Can you save people from themselves if they do not wish to be saved? No. It doesn't work with drugs or alcohol or food. It won't work with AI, either. It's the whole "lead a horse to water" idea, and in this context you're talking about people who have already leapt at the chance to slam the door on reality, as opposed to getting there through a long, slow process of self-destruction and denial.
As cool as it is to fantasize about turning my own fiction into a movie using AI, I haven't heard anything yet that makes me think AI will be anything other than a curse on humanity. As a species we've developed technical skills that are light years ahead of our ethical evolution. The moral pop quiz of 2020 proved that humanity isn't ready for prime time. Morally, too many of us are stuck in the Pliocene looking for victims to bash in the head with a club. A high-tech club with buttons and pretty lights, but still a club.
Some of us still treasure reality, though, and have the skills and willingness to live in it. As humans we have free will, and nothing we do is inevitable. Mountains, planets, tides: Those are metaphysical givens. Anything open to human choice is open to alternatives of our own making,
I would say that a bigger problem than VR is: Why do so many people want to immerse themselves in unreality?
Why have drug addictions soared in the West? Why have anxiety disorders soared? Why have so many people consigned the trusteeship of their lives to what happens on social media?
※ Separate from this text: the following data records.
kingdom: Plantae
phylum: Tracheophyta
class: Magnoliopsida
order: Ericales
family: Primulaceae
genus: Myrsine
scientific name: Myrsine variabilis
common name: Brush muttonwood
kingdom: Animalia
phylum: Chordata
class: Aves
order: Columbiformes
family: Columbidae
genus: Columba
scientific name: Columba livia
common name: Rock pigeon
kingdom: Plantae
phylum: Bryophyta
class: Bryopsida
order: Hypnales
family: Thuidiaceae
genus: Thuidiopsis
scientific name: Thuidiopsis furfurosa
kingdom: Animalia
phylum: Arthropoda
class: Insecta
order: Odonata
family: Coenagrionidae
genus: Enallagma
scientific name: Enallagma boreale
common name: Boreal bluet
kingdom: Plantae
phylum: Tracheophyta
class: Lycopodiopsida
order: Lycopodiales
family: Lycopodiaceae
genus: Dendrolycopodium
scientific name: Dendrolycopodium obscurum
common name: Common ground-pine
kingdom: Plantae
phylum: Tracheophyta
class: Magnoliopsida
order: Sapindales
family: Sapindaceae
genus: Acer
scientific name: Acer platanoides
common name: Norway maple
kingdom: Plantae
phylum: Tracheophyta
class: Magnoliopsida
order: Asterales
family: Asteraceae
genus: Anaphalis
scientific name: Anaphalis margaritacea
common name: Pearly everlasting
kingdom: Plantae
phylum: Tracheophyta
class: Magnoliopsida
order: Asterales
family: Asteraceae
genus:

Why do so many people dress themselves up to look like the victims of a horrible chemical accident, like The Joker in Batman?
As Samuel Johnson famously said: "He who makes a beast of himself gets rid of the pain of being a man."
In sum, I would say that a deep-rooted sickness in society drives people to reality-destroying things like VR, and that VR (and the others) then have the potential to make them even sicker.